Collected data:
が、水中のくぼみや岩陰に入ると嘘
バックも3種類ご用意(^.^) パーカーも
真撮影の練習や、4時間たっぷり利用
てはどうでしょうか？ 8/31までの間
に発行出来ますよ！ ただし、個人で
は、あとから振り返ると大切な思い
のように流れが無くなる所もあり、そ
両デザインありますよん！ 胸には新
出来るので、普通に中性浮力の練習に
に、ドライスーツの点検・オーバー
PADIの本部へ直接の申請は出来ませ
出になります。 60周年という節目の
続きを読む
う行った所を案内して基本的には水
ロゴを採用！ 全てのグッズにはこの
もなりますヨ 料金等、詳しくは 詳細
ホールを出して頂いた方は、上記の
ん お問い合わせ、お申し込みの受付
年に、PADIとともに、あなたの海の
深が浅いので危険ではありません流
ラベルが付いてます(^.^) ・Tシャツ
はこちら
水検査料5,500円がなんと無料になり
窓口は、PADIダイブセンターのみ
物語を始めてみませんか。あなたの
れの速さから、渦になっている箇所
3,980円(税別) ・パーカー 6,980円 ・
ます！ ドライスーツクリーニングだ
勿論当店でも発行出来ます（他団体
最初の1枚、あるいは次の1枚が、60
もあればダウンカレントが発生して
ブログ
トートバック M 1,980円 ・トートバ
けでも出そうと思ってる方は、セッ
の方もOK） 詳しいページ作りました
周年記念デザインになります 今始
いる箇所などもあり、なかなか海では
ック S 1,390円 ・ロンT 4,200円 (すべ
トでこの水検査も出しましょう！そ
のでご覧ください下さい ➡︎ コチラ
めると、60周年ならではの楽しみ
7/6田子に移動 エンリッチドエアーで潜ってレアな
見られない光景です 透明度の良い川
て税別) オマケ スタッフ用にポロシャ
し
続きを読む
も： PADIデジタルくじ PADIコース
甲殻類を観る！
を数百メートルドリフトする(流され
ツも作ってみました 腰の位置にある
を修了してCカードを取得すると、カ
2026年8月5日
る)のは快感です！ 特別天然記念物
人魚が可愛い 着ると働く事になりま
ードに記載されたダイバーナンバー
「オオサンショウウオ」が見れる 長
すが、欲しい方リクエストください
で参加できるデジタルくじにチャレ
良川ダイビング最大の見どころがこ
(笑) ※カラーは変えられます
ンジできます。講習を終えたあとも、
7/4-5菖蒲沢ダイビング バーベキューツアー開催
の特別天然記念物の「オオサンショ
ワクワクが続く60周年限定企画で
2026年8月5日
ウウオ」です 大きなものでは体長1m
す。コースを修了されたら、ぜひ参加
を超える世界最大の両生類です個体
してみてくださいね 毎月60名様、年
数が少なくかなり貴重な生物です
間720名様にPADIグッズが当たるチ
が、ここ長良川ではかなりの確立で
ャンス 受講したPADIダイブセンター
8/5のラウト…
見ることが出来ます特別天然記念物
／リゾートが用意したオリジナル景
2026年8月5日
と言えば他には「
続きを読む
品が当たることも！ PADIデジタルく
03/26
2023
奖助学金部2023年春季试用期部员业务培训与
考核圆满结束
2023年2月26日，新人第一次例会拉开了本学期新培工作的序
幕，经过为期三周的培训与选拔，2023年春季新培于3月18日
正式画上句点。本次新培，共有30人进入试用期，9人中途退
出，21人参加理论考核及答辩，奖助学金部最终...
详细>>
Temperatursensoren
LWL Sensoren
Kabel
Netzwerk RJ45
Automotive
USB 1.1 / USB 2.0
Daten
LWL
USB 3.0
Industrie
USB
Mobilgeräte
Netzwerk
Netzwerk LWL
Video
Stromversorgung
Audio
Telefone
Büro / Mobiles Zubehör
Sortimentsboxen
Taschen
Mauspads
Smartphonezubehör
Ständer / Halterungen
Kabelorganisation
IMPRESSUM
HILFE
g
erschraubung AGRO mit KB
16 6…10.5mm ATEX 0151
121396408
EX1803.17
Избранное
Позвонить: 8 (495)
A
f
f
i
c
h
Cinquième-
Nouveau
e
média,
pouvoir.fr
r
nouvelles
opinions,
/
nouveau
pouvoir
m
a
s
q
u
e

• What is needed
Respond with one number, the count of lines in the data that hold the string "Netzwerk".

• Reply
3